__Short problem A__:
Transcribe the passage on fall in Asheville from "This one ought" through "of a sunset.".
__Short problem B__:
In the entries, repeat word for word the lines from the one containing "text Textuelle Beschreibung: [148, 996, 1093, 1024]" through the one containing "subtitle Klassendiagramm: [148, 173, 1093, 992]".

__Excerpt to read__:
##########

It's been a full year since I last covered Asheville’s most resplendent season. So, once again, I am contractually obligated by Big Autumn to draw your attention to these few fleeting months in which my hometown hosts travelers from across the nation, all intent on witnessing the painted Blue Ridge landscape.
It’s a heck of a sight. But one’s vacation cannot subsist on the changing of the leaves alone. Or maybe it could, I guess. You could go camping, stare at the pretty leaves all day, eat them for dinner, befriend them, talk to them, and so on.
But there are alternatives. Fall in Asheville is a delight for both locals and tourists alike, full of amusements and events, plus the simple joy of visiting your favorite cafes and restaurants with some crispness in the air. So, read on, and discover five more of the best fall things to do in Asheville.
This one ought to be at the top of your to-do list. Fall in Asheville means cool weather, clear skies, the crunch of leaves, and rolling vistas bathed in the colors of a sunset.

##########

__Input data__:
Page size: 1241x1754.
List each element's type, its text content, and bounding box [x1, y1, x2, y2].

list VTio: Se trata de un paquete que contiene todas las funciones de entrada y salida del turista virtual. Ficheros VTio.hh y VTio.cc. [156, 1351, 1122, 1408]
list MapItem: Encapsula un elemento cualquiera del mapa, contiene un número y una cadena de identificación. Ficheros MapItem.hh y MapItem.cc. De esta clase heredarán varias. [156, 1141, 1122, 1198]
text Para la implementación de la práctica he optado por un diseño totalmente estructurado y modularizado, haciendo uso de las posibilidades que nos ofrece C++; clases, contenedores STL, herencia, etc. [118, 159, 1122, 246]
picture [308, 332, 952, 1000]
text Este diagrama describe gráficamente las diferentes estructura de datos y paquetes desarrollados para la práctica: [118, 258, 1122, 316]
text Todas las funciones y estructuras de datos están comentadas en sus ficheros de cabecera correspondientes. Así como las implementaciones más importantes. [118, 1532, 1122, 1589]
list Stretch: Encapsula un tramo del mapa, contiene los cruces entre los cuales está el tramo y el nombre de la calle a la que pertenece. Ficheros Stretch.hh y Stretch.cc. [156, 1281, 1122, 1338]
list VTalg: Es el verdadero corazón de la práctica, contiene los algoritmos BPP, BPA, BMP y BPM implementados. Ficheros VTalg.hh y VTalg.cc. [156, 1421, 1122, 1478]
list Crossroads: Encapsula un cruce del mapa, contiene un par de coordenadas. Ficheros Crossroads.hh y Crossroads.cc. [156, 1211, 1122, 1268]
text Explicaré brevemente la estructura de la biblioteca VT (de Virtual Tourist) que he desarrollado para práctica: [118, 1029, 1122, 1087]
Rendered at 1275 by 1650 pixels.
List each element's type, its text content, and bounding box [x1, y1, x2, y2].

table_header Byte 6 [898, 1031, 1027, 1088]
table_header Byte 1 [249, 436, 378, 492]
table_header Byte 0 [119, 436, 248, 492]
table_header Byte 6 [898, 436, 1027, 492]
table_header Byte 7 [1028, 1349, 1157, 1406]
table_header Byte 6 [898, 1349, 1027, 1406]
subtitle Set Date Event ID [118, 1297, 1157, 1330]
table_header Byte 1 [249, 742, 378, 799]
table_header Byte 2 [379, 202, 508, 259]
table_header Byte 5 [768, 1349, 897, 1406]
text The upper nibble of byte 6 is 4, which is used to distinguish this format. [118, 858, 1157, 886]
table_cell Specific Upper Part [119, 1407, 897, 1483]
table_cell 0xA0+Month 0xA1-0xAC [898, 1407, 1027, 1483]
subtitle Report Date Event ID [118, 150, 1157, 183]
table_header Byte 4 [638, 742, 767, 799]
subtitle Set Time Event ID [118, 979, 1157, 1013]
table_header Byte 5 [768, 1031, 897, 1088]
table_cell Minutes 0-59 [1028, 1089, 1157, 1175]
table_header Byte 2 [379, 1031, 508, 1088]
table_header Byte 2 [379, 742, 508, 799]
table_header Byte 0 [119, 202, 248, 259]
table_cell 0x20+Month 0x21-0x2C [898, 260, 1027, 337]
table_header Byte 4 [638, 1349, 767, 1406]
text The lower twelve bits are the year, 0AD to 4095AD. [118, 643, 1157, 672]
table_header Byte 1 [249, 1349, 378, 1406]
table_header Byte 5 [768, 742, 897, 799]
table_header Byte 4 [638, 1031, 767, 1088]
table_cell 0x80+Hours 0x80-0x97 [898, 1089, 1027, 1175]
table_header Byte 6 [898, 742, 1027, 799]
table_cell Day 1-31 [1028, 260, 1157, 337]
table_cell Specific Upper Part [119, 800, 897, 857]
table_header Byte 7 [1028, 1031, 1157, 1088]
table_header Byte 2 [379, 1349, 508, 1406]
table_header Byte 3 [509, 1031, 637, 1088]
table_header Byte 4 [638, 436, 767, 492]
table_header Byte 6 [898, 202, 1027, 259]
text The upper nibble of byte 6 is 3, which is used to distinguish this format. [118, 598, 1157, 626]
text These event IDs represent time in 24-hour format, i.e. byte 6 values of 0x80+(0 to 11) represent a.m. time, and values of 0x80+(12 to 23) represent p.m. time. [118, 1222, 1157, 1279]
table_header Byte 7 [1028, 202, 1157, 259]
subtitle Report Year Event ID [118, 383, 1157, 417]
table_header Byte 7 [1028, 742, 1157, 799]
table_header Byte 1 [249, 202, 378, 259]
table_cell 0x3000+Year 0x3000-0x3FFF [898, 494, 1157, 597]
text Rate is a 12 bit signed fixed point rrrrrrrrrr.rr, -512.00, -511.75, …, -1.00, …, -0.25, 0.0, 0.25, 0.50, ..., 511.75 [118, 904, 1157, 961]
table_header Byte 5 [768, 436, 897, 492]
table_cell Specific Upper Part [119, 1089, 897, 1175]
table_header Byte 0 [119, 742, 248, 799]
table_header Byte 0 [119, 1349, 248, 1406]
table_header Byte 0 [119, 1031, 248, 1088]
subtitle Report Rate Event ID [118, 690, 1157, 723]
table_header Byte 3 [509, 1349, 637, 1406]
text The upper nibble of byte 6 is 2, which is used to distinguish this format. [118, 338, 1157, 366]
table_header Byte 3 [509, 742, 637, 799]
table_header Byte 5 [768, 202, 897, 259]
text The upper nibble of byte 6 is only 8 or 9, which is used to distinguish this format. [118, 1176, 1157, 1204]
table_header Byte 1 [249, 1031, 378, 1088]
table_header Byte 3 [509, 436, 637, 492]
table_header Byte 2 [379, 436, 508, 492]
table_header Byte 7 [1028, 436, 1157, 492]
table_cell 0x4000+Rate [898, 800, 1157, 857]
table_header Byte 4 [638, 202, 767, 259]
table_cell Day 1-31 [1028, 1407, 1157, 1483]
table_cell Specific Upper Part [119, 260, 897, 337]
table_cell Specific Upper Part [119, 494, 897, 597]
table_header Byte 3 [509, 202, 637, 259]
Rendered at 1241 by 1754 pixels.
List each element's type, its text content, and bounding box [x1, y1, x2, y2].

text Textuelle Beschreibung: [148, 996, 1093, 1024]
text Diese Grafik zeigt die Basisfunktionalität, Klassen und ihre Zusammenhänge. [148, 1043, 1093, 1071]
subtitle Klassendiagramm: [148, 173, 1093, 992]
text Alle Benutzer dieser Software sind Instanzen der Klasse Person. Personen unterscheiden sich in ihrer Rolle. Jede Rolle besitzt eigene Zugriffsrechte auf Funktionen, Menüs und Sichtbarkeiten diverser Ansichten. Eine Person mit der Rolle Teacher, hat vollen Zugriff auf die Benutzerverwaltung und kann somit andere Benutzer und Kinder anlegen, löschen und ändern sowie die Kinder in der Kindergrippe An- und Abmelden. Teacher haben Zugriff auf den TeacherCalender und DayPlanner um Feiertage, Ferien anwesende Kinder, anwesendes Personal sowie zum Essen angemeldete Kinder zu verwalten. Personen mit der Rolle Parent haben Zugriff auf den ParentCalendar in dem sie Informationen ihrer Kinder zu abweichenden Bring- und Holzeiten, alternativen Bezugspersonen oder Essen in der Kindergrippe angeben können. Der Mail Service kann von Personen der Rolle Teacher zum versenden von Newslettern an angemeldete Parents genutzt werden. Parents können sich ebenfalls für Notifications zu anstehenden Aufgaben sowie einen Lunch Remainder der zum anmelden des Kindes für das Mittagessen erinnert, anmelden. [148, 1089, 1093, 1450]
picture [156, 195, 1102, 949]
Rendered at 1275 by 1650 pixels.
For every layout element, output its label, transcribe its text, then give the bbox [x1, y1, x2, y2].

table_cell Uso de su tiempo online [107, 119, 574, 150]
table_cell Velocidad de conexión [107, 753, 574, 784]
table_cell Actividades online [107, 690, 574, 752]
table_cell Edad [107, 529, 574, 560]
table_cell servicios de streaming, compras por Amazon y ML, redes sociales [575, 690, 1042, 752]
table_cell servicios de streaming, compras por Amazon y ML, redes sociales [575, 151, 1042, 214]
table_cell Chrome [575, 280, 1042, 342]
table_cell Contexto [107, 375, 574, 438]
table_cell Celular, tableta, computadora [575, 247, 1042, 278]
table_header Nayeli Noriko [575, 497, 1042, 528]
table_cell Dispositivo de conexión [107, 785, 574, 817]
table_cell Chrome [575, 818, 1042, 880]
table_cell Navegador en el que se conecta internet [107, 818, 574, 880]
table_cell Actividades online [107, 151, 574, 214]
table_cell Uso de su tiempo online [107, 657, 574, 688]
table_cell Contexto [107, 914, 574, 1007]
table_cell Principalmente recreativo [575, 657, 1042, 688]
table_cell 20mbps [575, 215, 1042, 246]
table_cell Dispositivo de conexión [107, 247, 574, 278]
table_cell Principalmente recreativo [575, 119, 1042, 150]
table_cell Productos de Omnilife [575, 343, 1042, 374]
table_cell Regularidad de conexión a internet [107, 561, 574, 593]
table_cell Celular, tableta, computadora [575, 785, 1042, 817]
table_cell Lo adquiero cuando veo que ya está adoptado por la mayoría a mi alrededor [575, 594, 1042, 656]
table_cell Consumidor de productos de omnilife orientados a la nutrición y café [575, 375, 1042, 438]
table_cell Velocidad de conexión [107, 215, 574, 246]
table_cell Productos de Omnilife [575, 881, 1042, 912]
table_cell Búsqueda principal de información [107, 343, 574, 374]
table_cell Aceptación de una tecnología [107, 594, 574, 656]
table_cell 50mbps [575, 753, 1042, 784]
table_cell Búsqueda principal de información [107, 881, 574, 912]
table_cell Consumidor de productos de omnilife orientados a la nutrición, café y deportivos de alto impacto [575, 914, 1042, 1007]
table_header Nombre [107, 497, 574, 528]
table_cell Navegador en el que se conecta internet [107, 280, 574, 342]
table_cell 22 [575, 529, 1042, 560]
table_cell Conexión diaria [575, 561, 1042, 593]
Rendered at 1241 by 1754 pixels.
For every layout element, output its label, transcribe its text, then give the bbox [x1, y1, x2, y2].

##########

__Right answer A__:
This one ought to be at the top of your to-do list. Fall in Asheville means cool weather, clear skies, the crunch of leaves, and rolling vistas bathed in the colors of a sunset.

__Right answer B__:
text Textuelle Beschreibung: [148, 996, 1093, 1024]
text Diese Grafik zeigt die Basisfunktionalität, Klassen und ihre Zusammenhänge. [148, 1043, 1093, 1071]
subtitle Klassendiagramm: [148, 173, 1093, 992]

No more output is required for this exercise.